Björn Magnússon was born 5 July 1856 at Grimsstaðir near Reykjavik. His parents were Magnús Þorkelsson (1830-1885) and his wife Vigdís Guðmundsdóttir (1834-1908). In 1885 Magnús died when trying to rescue people when his house burnt down. >Two years later, in 1887, Vigdís emigrated with her children, Guðrún, then 25 years old, Þorkell, 22, Grímur, 17, Ingibjörg, 16, Björn 12 years old, and settled down at Gimli. Her daughter Vigdís Magnúsdóttir emigrated in 1893 with her two children, Magnús Guðmundsson and Guðríður Guðmundsdóttir.

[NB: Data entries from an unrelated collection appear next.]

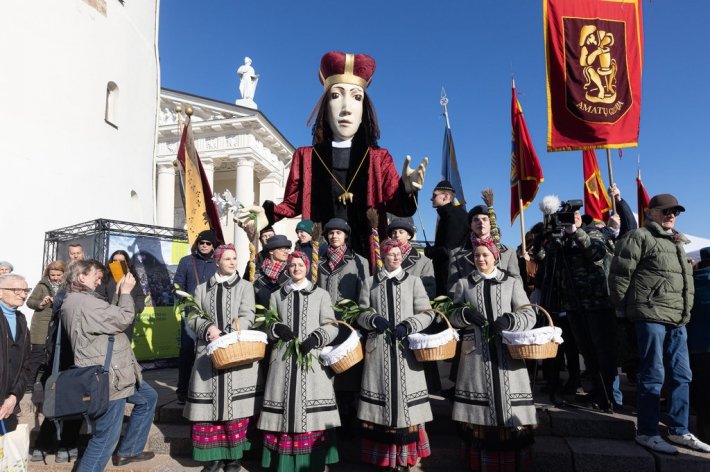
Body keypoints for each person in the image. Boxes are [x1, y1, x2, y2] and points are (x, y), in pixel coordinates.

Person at [239, 51, 427, 266]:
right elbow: (292, 203)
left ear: (363, 109)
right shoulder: (306, 156)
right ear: (325, 107)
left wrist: (407, 190)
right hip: (321, 253)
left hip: (366, 253)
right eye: (336, 95)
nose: (346, 108)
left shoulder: (378, 158)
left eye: (356, 97)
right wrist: (267, 214)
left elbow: (399, 206)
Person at [610, 194, 710, 454]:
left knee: (682, 375)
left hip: (678, 319)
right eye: (665, 211)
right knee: (653, 375)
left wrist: (685, 312)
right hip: (650, 315)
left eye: (675, 211)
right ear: (650, 212)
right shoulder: (639, 237)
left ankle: (679, 430)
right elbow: (620, 274)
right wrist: (621, 309)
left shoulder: (678, 241)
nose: (671, 215)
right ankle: (647, 431)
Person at [449, 237, 537, 471]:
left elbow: (529, 314)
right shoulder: (463, 284)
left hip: (507, 356)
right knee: (479, 415)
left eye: (485, 255)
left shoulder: (511, 282)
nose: (480, 259)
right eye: (477, 255)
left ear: (495, 256)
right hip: (475, 356)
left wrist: (511, 319)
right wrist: (466, 315)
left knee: (508, 408)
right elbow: (452, 317)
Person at [61, 260, 157, 471]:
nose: (100, 279)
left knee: (148, 398)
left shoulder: (79, 300)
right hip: (108, 378)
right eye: (96, 274)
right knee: (104, 438)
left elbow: (107, 315)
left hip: (118, 372)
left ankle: (129, 450)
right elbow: (123, 318)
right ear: (81, 277)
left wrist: (119, 294)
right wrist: (125, 293)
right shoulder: (84, 303)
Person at [258, 251, 341, 471]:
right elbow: (267, 324)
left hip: (311, 361)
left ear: (307, 267)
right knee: (284, 409)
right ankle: (283, 463)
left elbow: (332, 325)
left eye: (300, 265)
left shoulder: (321, 294)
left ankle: (312, 463)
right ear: (287, 268)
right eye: (292, 265)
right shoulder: (277, 295)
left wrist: (316, 337)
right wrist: (276, 328)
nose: (296, 268)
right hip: (283, 363)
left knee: (309, 412)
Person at [184, 244, 263, 472]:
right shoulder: (201, 289)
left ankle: (233, 459)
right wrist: (208, 328)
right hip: (208, 358)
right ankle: (214, 458)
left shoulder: (245, 287)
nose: (232, 262)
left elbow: (249, 314)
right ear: (217, 261)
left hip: (236, 355)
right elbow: (192, 316)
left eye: (234, 258)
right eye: (227, 258)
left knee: (235, 412)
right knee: (209, 412)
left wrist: (232, 331)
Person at [357, 239, 435, 471]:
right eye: (390, 254)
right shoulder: (370, 282)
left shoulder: (414, 282)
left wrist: (409, 325)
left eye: (398, 254)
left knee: (406, 405)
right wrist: (373, 319)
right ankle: (382, 458)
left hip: (405, 352)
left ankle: (406, 458)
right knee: (380, 404)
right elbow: (360, 312)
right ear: (382, 256)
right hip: (378, 350)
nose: (395, 258)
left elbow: (427, 313)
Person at [174, 230, 219, 405]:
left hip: (214, 313)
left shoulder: (218, 262)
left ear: (213, 245)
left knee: (212, 350)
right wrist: (186, 301)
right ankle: (183, 390)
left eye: (208, 243)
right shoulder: (187, 261)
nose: (205, 246)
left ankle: (209, 390)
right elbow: (177, 285)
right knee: (186, 350)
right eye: (202, 243)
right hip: (191, 313)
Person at [448, 204, 520, 292]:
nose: (481, 222)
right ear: (471, 225)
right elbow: (453, 287)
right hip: (471, 304)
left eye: (485, 219)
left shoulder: (508, 253)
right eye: (476, 220)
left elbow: (516, 282)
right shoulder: (456, 255)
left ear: (492, 224)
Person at [26, 260, 65, 391]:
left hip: (57, 324)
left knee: (53, 354)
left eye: (58, 275)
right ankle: (29, 384)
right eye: (52, 274)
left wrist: (59, 302)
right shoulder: (42, 285)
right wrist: (41, 303)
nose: (55, 278)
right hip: (41, 324)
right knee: (37, 354)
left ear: (63, 274)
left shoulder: (66, 286)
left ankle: (46, 383)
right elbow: (30, 302)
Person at [424, 180, 468, 296]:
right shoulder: (446, 215)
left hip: (452, 277)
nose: (431, 199)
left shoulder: (455, 216)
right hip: (446, 274)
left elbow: (449, 250)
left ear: (446, 196)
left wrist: (429, 251)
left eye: (434, 195)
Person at [0, 273, 31, 437]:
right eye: (16, 290)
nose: (23, 295)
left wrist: (13, 397)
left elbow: (25, 365)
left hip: (8, 402)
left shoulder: (21, 319)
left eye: (26, 290)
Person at [97, 250, 145, 341]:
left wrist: (135, 309)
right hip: (109, 321)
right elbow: (99, 297)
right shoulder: (105, 278)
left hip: (127, 323)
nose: (117, 263)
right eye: (115, 260)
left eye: (121, 261)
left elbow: (140, 296)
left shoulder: (132, 278)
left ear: (127, 263)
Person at [388, 218, 435, 299]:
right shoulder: (384, 259)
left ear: (409, 236)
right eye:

Guðrún Magnúsdóttir married Stefán Sigurðsson (1843-1941) farmer in Árnes, New Iceland, their daughter was Margrét Josephson, wife to Sigmundur Josephson at Gimli.
In 1899 Björn Magnússon married Ingibjörg Þorsteinsdóttir Hördal, born 18 Jan 1875. She had emigrated with her parents and sister in 1876. Her parents were Þorsteinn Jónsson (1840-1911) and Ragnhildur Jónsdóttir (1836-??) farmers at Hóll in Dalasýsla. Ingibjörg's sister was Guðrún Þorsteinsdóttir (1871-??). Þorsteinn Jónsson took the family name Hördal, the name derived from Hörðudalur, the valley where the family lived in Iceland.
Björn Magnússon and Ingibjörg had four children, two reached to be adult, Ragnhildur Ingibjörg Margrét, who didn't marry and Magnús, who married Anne Cobb. Magnús and Ann had four children, Margareth Elizabeth, Bjorn Brian, Keith Markabee and Dianne Ingibjorg. They took the family name Magnus.